Вырабатывая определенную систему идей, модернизм давно открыл для себя принцип относительности вкусов. Вернее было бы сказать, что его появление на исторической сцене само является признаком растущего неверия в объективный критерий истины, добра и красоты. Превращение всех человеческих ценностей в нечто условное, зависящее только от места и времени, интересов и точек зрения, становится знаменем буржуазной обывательщины нового типа. Начав с открытой полемики против традиционной теории прекрасного и не скрывая своего желания внушить человеку отвращение к жизни, модернистские школы переходят затем к утверждению "новой красоты", столь же условной и потому столь же оправданной, как всякая другая.
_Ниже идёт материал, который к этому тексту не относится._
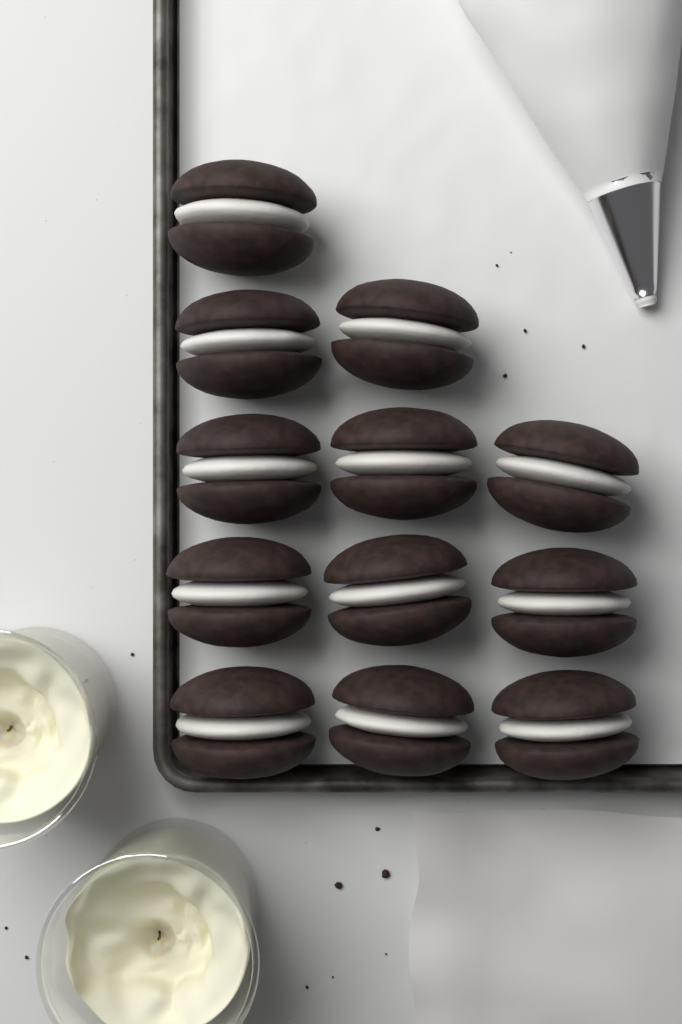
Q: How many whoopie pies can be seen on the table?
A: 12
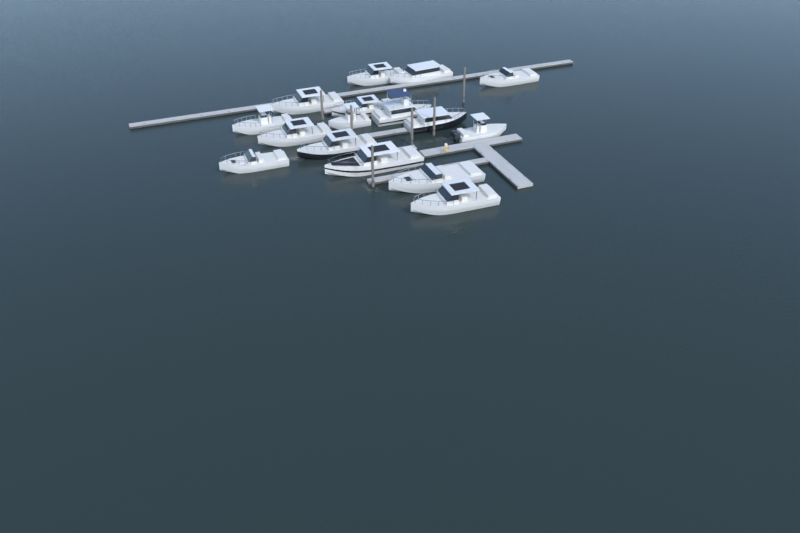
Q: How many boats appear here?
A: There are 16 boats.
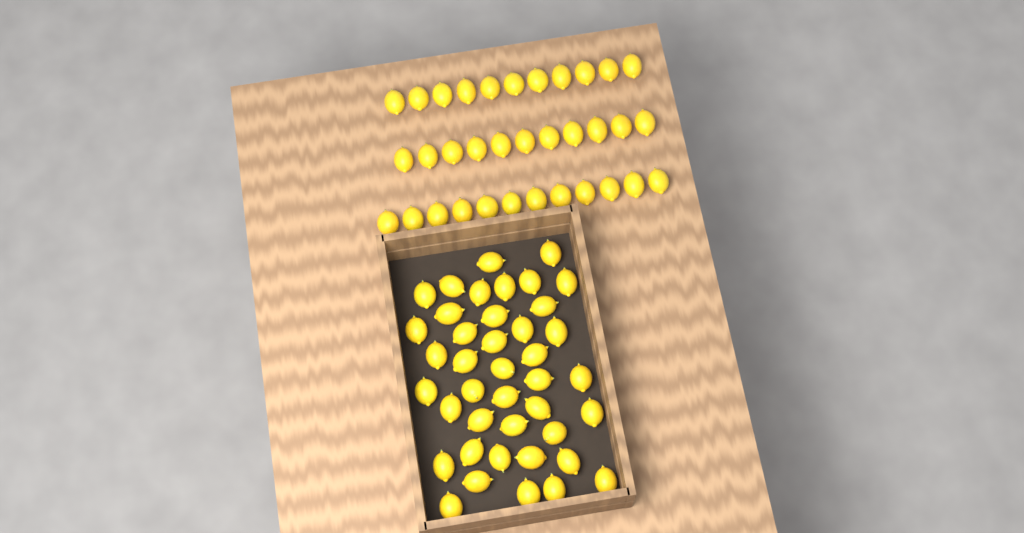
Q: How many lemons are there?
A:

Конечно, новой красотой является здесь просто вывернутая наизнанку старая, ее отрицание, пощечина общественному вкусу. Уже Гийом Аполлинер в своей книге о живописи назвал грубое издевательство художника над собственным чувством поэзии "лиризмом" [66]. Таким же способом любой минус превращается в плюс, и это начисто исключает понятие объективной истины в искусстве. Вслед за отрицанием старых канонов красоты посредством парадоксальных форм, стоящих на грани безобразия, идет полное отрицание какой бы то ни было разницы между красотой и безобразием, то есть релятивизм, преувеличенный до бессмыслицы. Ибо признание полной относительности наших идей и вкусов ведет за собой отказ от искусства, как, впрочем, и от науки. Каждый предмет, до консервной банки включительно, может стать фактом художественной условности, если он что-нибудь значит для посвященных в эту игру людей. Художник в обычном смысле слова здесь уже не нужен. Достаточно иметь общую изобретательность, более уместную, конечно, в области рекламы.
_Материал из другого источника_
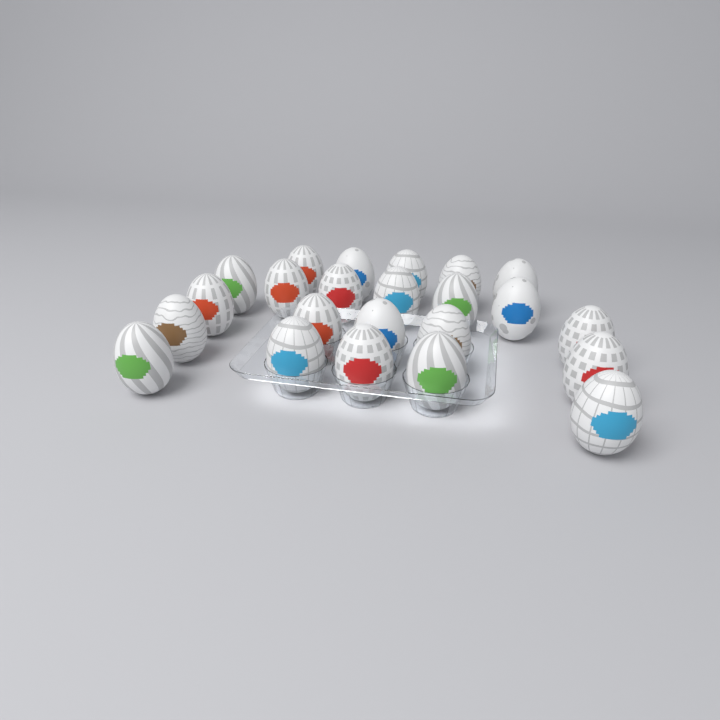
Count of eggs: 23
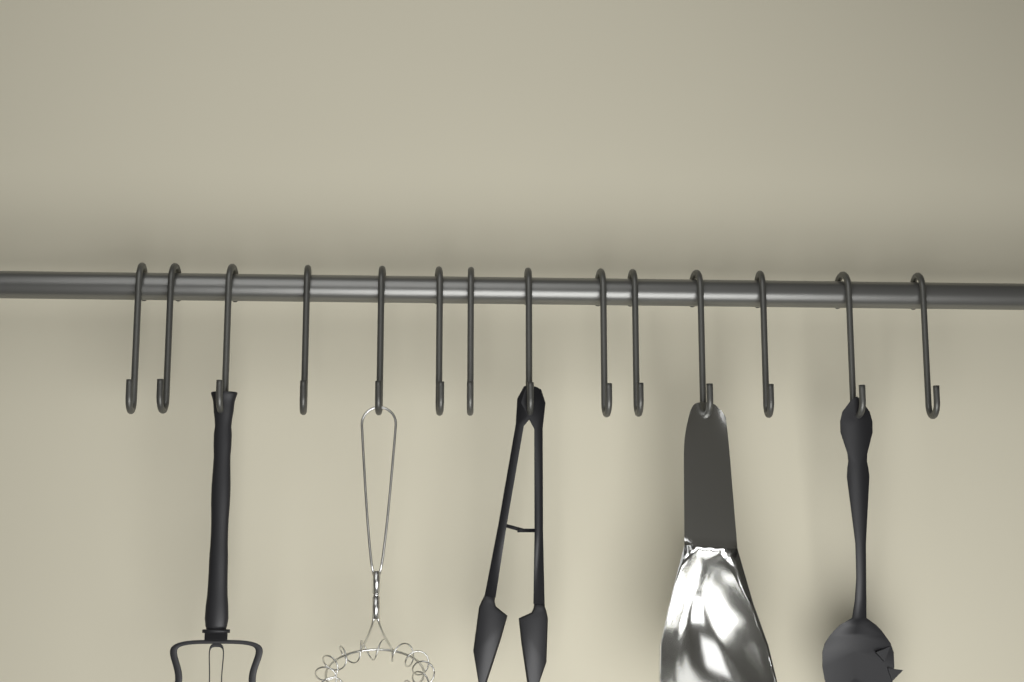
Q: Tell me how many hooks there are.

Не соглашаясь с Плехановым, А. В. Луначарский высказал сомнение в том, что живопись кубистов можно отвергнуть исходя из наличия объективного критерия красоты, независимого от классовой точки зрения, от пролетарской эстетики. Плеханов возражал ему следующим образом: "Утверждая, что не может быть объективного мерила красоты, г. Луначарский совершил тот самый грех, каким грешат столь многие буржуазные идеологи до кубистов включительно: грех крайнего субъективизма. Мне совершенно непонятно, каким образом может грешить таким грехом человек, называющий себя марксистом" [67].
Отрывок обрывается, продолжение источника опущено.